Funding of Imaging Research

It is a tacitly acknowledged obligation of academic radiology departments to participate in grant-funded research. In fact many chairpersons will look at increasing grant revenues as one mark of the department’s success inasmuch as Deans themselves are also measured by this metric. The record over the 15 years of funding of imaging research supported by the National Institutes of Health (NIH) has revealed a steadily increasing allocation of funds for imaging investigations, for many of which the grantee was a professional member of a department of radiology in an academic institution. Industry, too, supports imaging research. Consequently the chairperson must develop personnel and institute policies that foster the department’s efforts to win such awards. He or she can seek to have the medical school build and staff special facilities and equipment that will promote the securing of grants. But he or she must also recruit and help nurture the faculty who will conduct the research.
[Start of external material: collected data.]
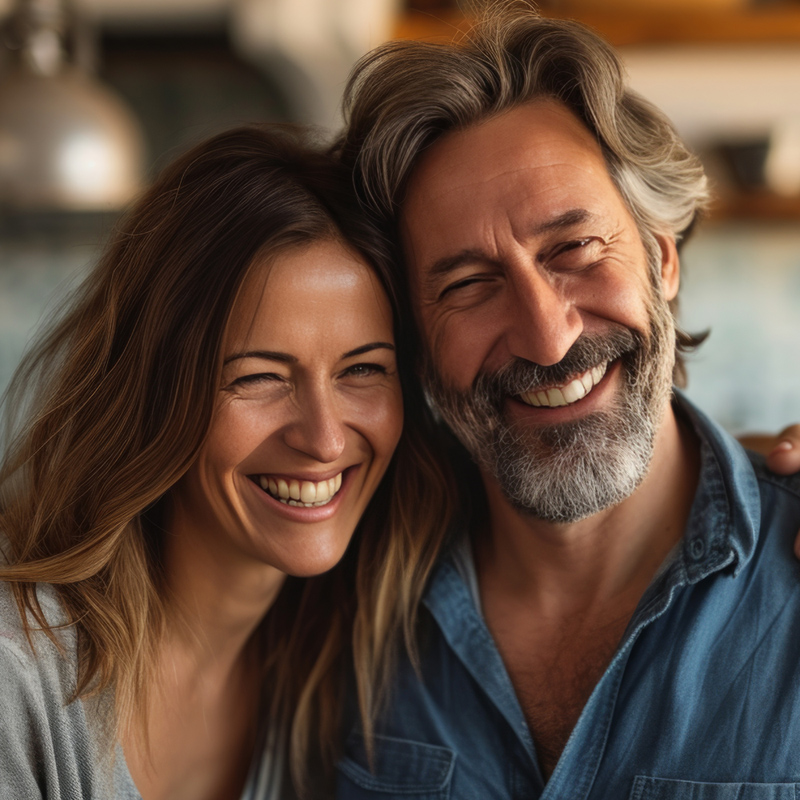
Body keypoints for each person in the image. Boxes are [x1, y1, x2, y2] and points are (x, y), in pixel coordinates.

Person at [333, 6, 800, 797]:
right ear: (413, 334)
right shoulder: (341, 595)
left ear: (660, 259)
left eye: (574, 249)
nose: (548, 339)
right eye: (469, 285)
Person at [0, 126, 452, 800]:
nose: (325, 439)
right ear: (153, 389)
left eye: (363, 369)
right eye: (259, 378)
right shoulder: (16, 678)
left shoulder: (354, 672)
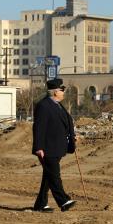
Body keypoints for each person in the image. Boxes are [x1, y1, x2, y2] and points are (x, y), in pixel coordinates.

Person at [32, 78, 77, 212]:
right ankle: (63, 201)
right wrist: (38, 147)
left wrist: (72, 136)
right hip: (47, 148)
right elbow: (39, 128)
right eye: (62, 90)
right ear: (55, 92)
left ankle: (40, 204)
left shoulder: (58, 105)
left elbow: (64, 123)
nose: (64, 92)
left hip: (57, 147)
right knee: (54, 175)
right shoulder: (44, 106)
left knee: (48, 176)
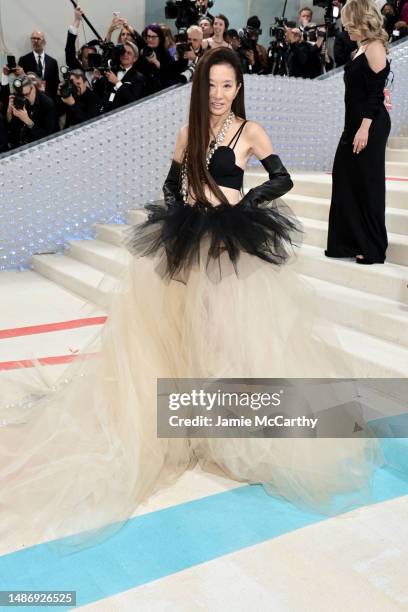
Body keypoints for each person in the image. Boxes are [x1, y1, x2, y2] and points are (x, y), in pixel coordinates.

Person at [0, 47, 387, 553]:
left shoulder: (249, 131)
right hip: (189, 242)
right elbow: (169, 184)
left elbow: (281, 178)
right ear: (200, 88)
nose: (220, 95)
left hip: (232, 245)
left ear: (238, 87)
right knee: (187, 331)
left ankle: (229, 431)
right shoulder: (189, 133)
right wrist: (184, 210)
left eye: (228, 86)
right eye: (211, 86)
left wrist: (243, 206)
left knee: (231, 335)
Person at [325, 0, 391, 264]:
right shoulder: (360, 47)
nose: (346, 29)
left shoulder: (375, 47)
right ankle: (348, 242)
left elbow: (376, 95)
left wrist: (364, 128)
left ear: (362, 21)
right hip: (353, 124)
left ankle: (372, 247)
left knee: (368, 182)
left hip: (370, 125)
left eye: (350, 25)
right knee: (345, 177)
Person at [6, 75, 58, 148]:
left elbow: (48, 137)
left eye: (26, 94)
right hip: (19, 143)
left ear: (33, 88)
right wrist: (9, 110)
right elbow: (12, 126)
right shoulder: (20, 99)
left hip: (39, 145)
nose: (25, 98)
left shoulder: (47, 103)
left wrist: (28, 121)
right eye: (21, 95)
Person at [100, 41, 145, 113]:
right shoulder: (112, 71)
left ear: (135, 58)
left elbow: (133, 100)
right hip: (106, 112)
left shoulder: (138, 77)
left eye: (129, 53)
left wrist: (117, 82)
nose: (125, 54)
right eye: (123, 52)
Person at [18, 31, 59, 99]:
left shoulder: (53, 62)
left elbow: (56, 83)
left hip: (48, 98)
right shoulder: (23, 60)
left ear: (44, 42)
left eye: (38, 38)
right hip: (30, 98)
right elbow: (20, 82)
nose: (35, 41)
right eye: (33, 38)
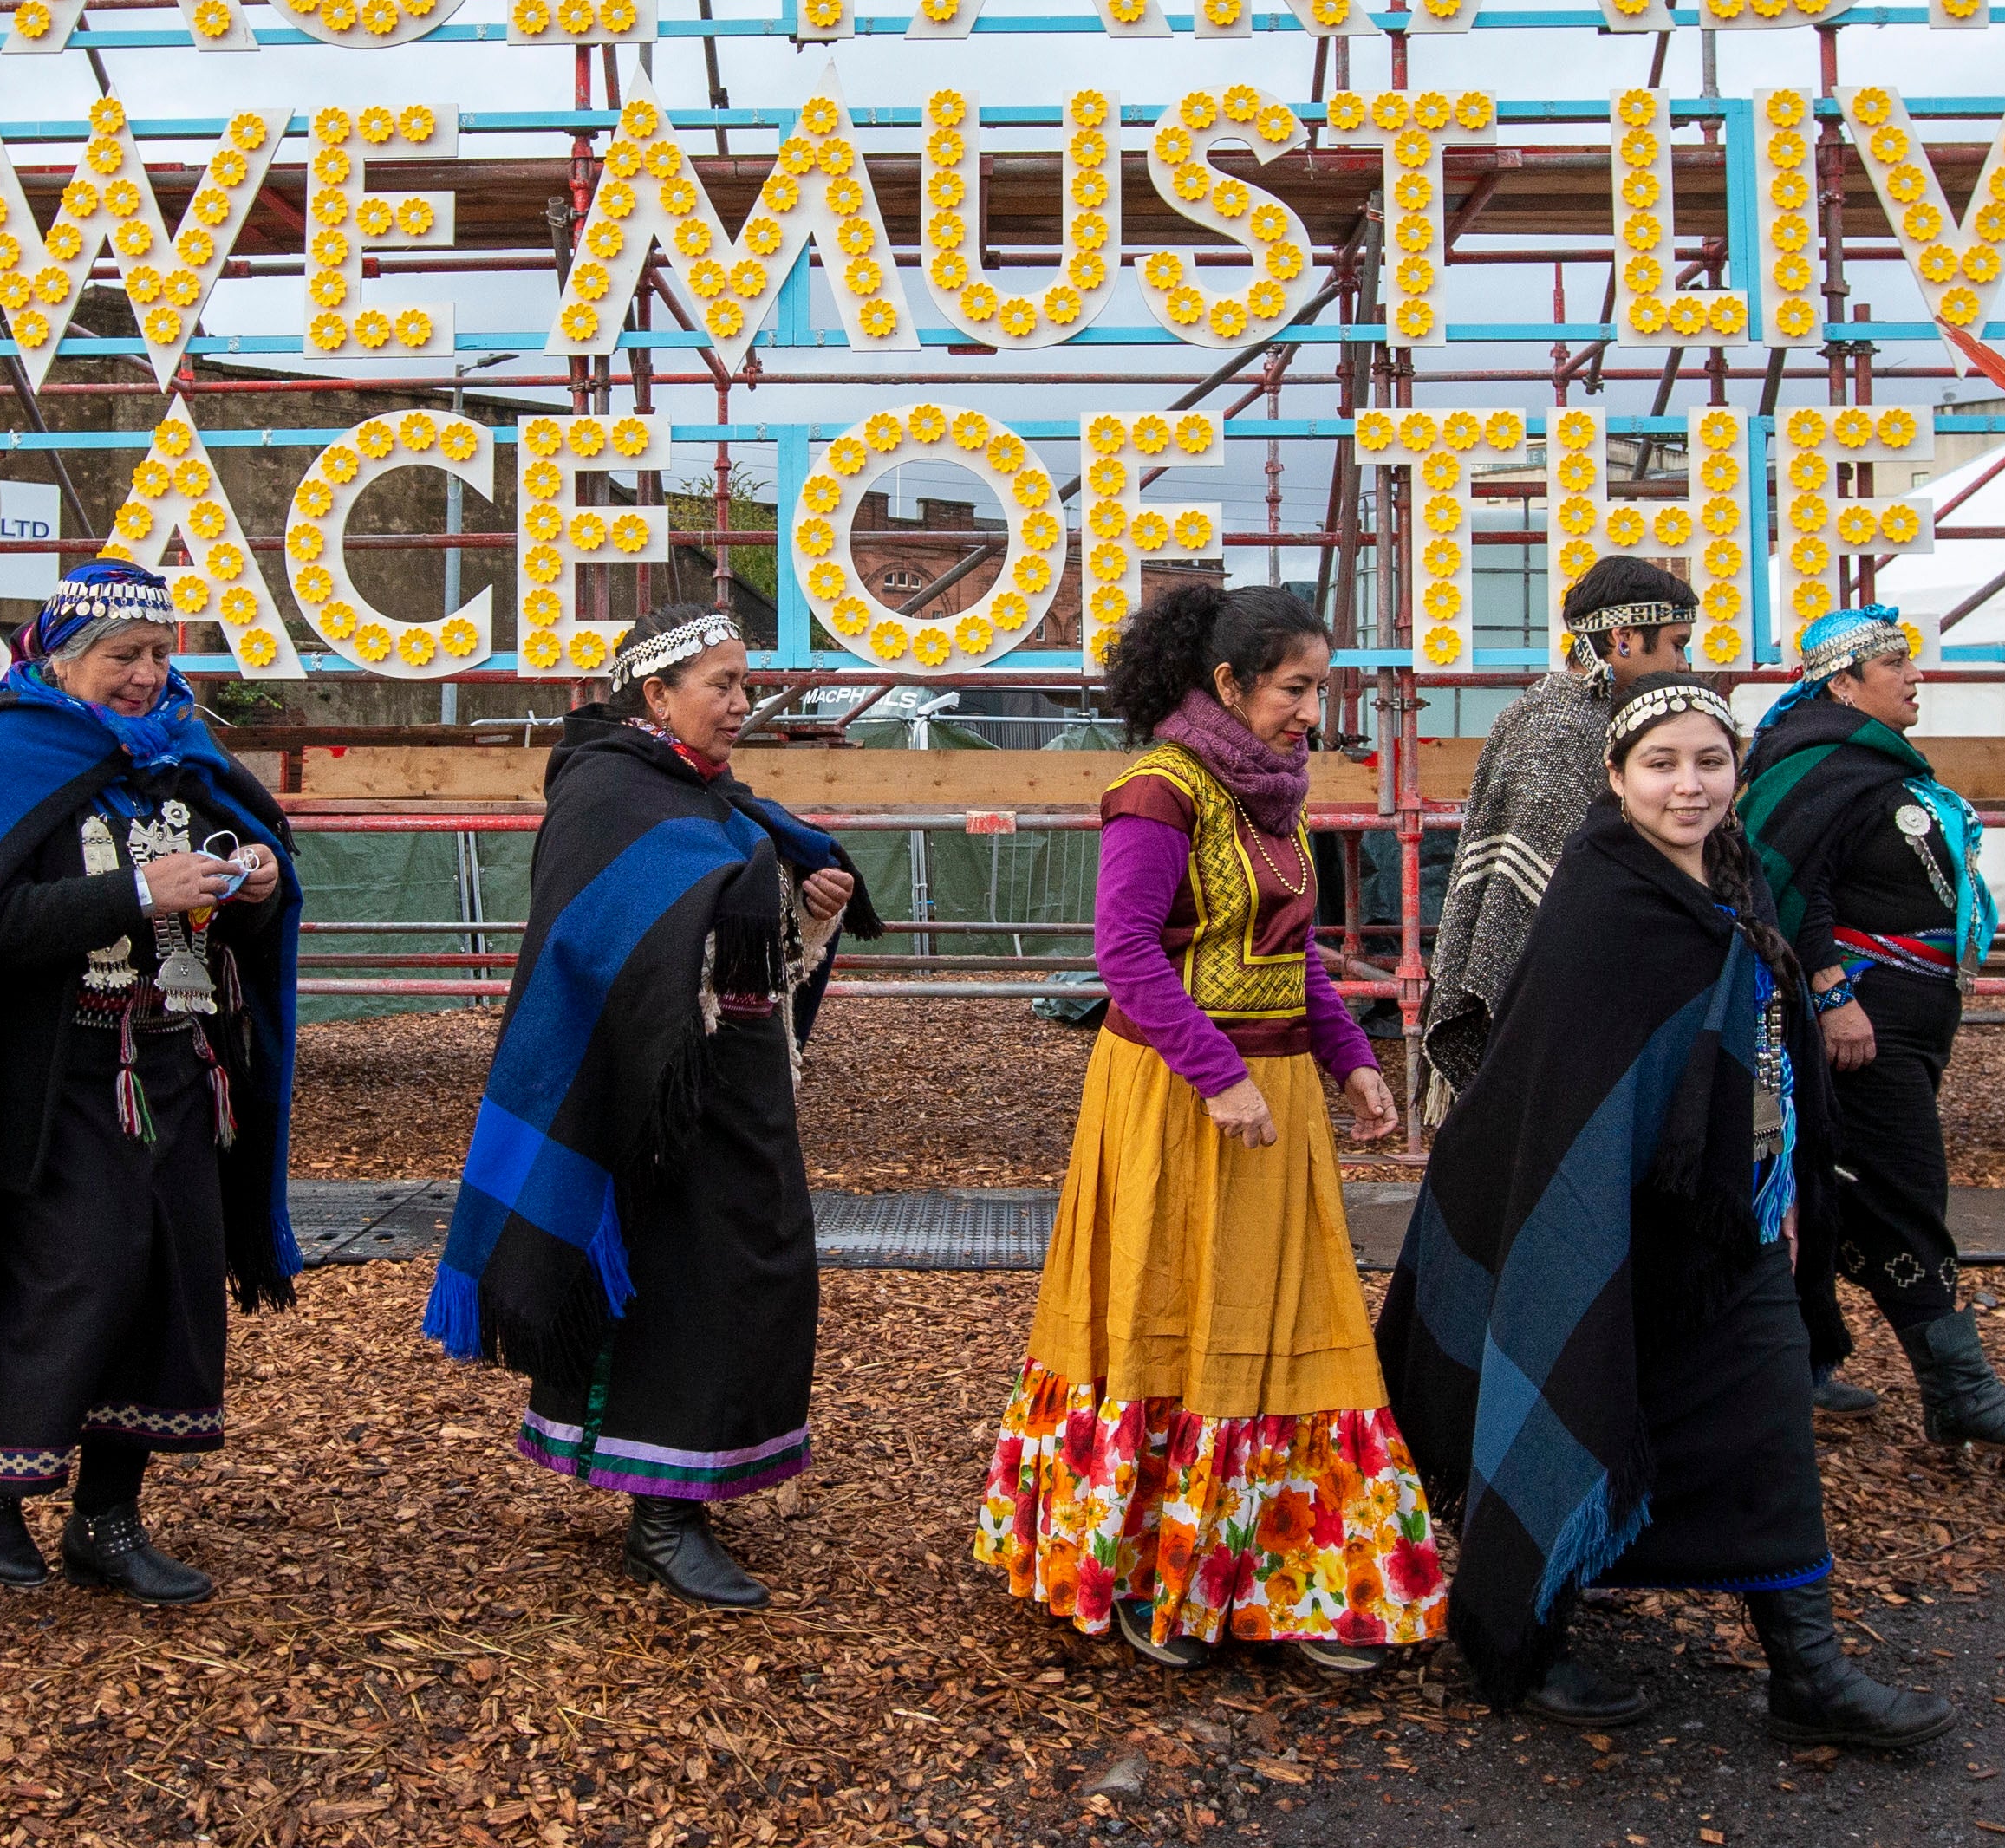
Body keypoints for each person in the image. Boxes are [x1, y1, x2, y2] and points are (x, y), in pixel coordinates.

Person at [1382, 678, 1956, 1749]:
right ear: (1616, 777)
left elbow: (1764, 1046)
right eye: (1661, 764)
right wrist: (1599, 1213)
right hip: (1604, 1226)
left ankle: (1808, 1669)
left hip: (1722, 1223)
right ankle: (1528, 1632)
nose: (1687, 786)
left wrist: (1778, 1177)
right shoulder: (1606, 898)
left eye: (1709, 763)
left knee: (1770, 1421)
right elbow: (1567, 1091)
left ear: (1737, 773)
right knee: (1576, 1397)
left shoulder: (1735, 878)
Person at [0, 556, 303, 1600]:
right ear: (63, 657)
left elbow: (245, 868)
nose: (146, 675)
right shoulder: (3, 754)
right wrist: (132, 891)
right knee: (78, 1272)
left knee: (171, 1280)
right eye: (124, 656)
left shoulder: (183, 750)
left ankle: (108, 1521)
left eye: (161, 653)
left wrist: (256, 878)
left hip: (181, 1063)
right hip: (56, 1080)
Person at [976, 582, 1443, 1673]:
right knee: (1169, 1308)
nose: (1310, 711)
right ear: (1227, 684)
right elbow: (1126, 954)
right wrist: (1218, 1072)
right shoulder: (1158, 791)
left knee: (1289, 1313)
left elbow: (1292, 952)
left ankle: (1292, 1572)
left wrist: (1353, 1059)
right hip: (1177, 1100)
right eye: (1295, 687)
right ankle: (1148, 1566)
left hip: (1267, 1097)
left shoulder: (1273, 796)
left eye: (1319, 687)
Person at [426, 601, 871, 1611]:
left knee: (753, 1276)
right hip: (650, 1101)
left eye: (746, 684)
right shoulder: (610, 795)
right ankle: (662, 1517)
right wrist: (734, 908)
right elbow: (593, 951)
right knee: (683, 1288)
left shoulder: (716, 800)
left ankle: (684, 1491)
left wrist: (803, 913)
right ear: (655, 694)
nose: (741, 703)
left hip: (737, 1088)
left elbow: (741, 953)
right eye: (722, 684)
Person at [1739, 602, 2005, 1445]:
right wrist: (1828, 991)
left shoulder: (1866, 764)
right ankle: (1957, 1385)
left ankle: (1795, 1364)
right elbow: (1790, 884)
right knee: (1905, 1186)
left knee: (1841, 1184)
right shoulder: (1814, 766)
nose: (1916, 676)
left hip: (1904, 1019)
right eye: (1897, 665)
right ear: (1846, 683)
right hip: (1861, 1019)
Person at [1422, 553, 1699, 1107]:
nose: (1685, 662)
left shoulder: (1614, 717)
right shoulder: (1558, 725)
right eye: (1676, 642)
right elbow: (1533, 883)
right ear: (1623, 638)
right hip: (1560, 988)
The chairperson can do that by giving their radiologists protected time each week to pursue their ideas and reify them into completed preliminary studies that can form the basis for a successfully funded grant proposal. And the chairperson must also recruit and support PhDs, some at the earliest phases of their careers as well as others who are already seasoned investigators. The latter may have begun their work elsewhere and could be attracted to a chairperson’s department by offers of generous terms involving salary support, personnel positions and laboratory space. By and large, PhDs are less expensive than radiologists. For that reason, they can provide the department a faster pay off in terms of research dollars accrued and prestige earned per professional hired.

 

Conclusions

In sum, the chairperson of radiology in the US must assume multiple responsibilities. He or she needs to possess organisational and personal relationship skills. At the same time he or she must know how to delegate, how to inspire, how to listen and how, at times, to be bold in response to or despite advice. But most importantly, the chairperson must have a vision, a realistic yet optimistic sense of mission to develop the department’s capability to meet the tripartite obligations of state-of-the-art clinical service, effective medical student and graduate education and the creation of new knowledge through the stimulation and sustenance of innovative research.


Prof. Stephen R. Baker is Professor and Chairman of Radiology, New Jersey Medical School, New York, U.S.